> Provided records:

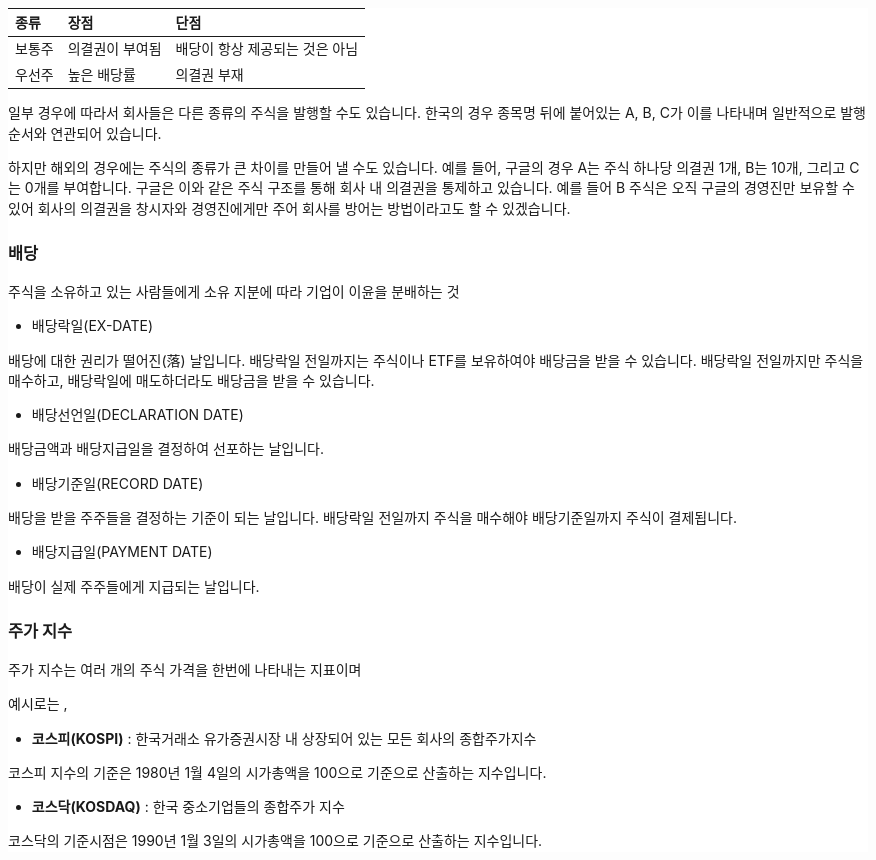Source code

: | 종류   | 장점            | 단점                           |
| :----- | :-------------- | :----------------------------- |
| 보통주 | 의결권이 부여됨 | 배당이 항상 제공되는 것은 아님 |
| 우선주 | 높은 배당률     | 의결권 부재                    |

 일부 경우에 따라서 회사들은 다른 종류의 주식을 발행할 수도 있습니다. 한국의 경우 종목명 뒤에 붙어있는 A, B, C가 이를 나타내며 일반적으로 발행순서와 연관되어 있습니다. 

 하지만 해외의 경우에는 주식의 종류가 큰 차이를 만들어 낼 수도 있습니다. 예를 들어, 구글의 경우 A는 주식 하나당 의결권 1개, B는 10개, 그리고 C는 0개를 부여합니다. 구글은 이와 같은 주식 구조를 통해 회사 내 의결권을 통제하고 있습니다. 예를 들어 B 주식은 오직 구글의 경영진만 보유할 수 있어 회사의 의결권을 창시자와 경영진에게만 주어 회사를 방어는 방법이라고도 할 수 있겠습니다.

  

  

  

   

### 배당

주식을 소유하고 있는 사람들에게 소유 지분에 따라 기업이 이윤을 분배하는 것



- 배당락일(EX-DATE)

배당에 대한 권리가 떨어진(落) 날입니다. 배당락일 전일까지는 주식이나 ETF를 보유하여야 배당금을 받을 수 있습니다. 배당락일 전일까지만 주식을 매수하고, 배당락일에 매도하더라도 배당금을 받을 수 있습니다.

 

- 배당선언일(DECLARATION DATE)

배당금액과 배당지급일을 결정하여 선포하는 날입니다.

 

- 배당기준일(RECORD DATE)

배당을 받을 주주들을 결정하는 기준이 되는 날입니다. 배당락일 전일까지 주식을 매수해야 배당기준일까지 주식이 결제됩니다.

 

- 배당지급일(PAYMENT DATE)

배당이 실제 주주들에게 지급되는 날입니다.





### 주가 지수

주가 지수는 여러 개의 주식 가격을 한번에 나타내는 지표이며 

예시로는 ,

- **코스피(KOSPI)** : 한국거래소 유가증권시장 내 상장되어 있는 모든 회사의 종합주가지수

코스피 지수의 기준은 1980년 1월 4일의 시가총액을 100으로 기준으로 산출하는 지수입니다.



- **코스닥(KOSDAQ)** : 한국 중소기업들의 종합주가 지수

코스닥의 기준시점은 1990년 1월 3일의 시가총액을 100으로 기준으로 산출하는 지수입니다.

> The problem: Search the entries above for the word "배당락일" and count the lines that hold it. Reply with only that number.

> Response area: 3